Pretty soon, Providence won't be the “Renaissance City” that is has proclaimed itself to be. All these new residents with money will realize that there is no longer any funky, grimy charm to our city. Just the same Starbucks and high-scale restaurants that they have everywhere else.

Changing North Main Street?

The Ethan Allen and Sears Automotive sites are for sale, and the Sears Department Store/Anderson Little site is probably not far behind. The Summit Neighborhood Association is an active group who opposes much construction on North Main Street. They have opposed the relocation of Lupos to N Main (which we think would have been a boon to the street) and have tried to get the mayor to declare a moratorium on new construction.

Now, I don't want to see a Best Buy, WalMart, or Target on N Main either. But, we are a little leery when neighborhood groups (like College Hill and Summit) take the position that there should be a moratorium on new construction. Sure, I wish there were a moratorium on bad buildings, but NOT on good buildings. There is very little good architecture on N Main as it is, and we dont want to see new construction like what is going up where the Vartian Garage used to be (flat front cinderblock building that will be very mini-strip mall looking).
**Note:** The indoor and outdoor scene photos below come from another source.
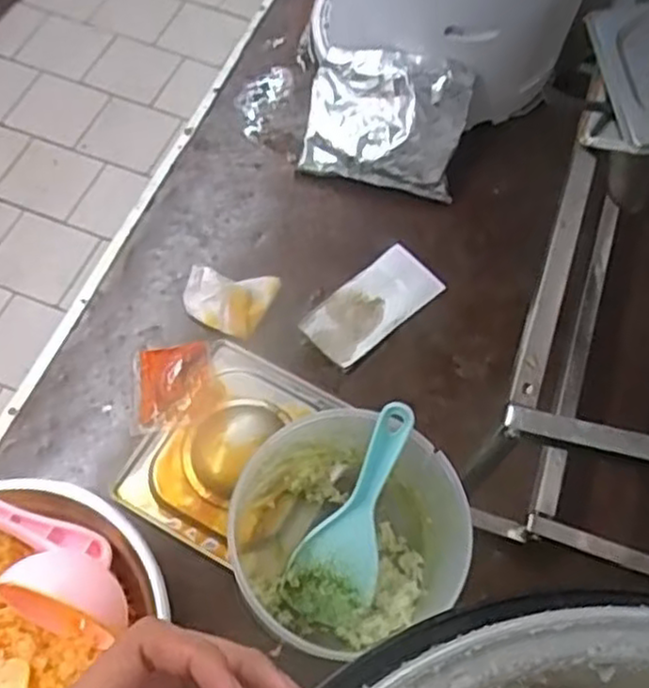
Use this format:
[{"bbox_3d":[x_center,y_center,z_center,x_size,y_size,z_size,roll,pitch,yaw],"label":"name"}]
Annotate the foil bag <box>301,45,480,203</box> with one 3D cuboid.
[{"bbox_3d":[0.061,-0.231,0.761,0.158,0.029,0.130,13,101,10],"label":"foil bag"}]

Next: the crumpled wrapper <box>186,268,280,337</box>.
[{"bbox_3d":[-0.092,-0.050,0.708,0.074,0.035,0.069,22,64,8],"label":"crumpled wrapper"}]

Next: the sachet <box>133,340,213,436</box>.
[{"bbox_3d":[-0.140,0.040,0.677,0.070,0.011,0.085,-4,63,-6],"label":"sachet"}]

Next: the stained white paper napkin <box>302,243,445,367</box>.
[{"bbox_3d":[0.047,-0.038,0.721,0.140,0.006,0.067,-38,71,-20],"label":"stained white paper napkin"}]

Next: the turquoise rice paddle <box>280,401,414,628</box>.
[{"bbox_3d":[0.023,0.131,0.554,0.064,0.196,0.013,22,19,8],"label":"turquoise rice paddle"}]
People don't need to be afraid of development, modern architecture, new buildings, etc. We only need to afraid of irresponsible development that is not in the communities’ interest. These things, we know, are hard to achieve and hard to find a balance between.

Housing and Rising Rents

We wonder about the need for 1200/month and up housing. It seems like developers are working from some data that tells them there is a market. What about the market for affordable units? What is happening in Boston has something to do with it, the whole region is just getting smaller. As long as gas stays cheap, (and we have already shown we will go to war to keep it so) people will have no problem driving 50-60 miles each way to work.

Along those lines, it may not be so surprising to see Olneyville get commuter rail service. Olneyville square is on the Corridor and the plan is to extend T service to Warwick when they build the airport train station. That would be a good thing. Adding a stop for O-ville wouldn’t be so hard. There has been talk of extending service to Kingston too, but its hard to imagine the state funding that, although it would also be a good idea. But one should be careful of what one wishes for because a T-stop at Olneyville square would make that area very appealing to folks from Boston looking for what they lost in Fort Point or where ever.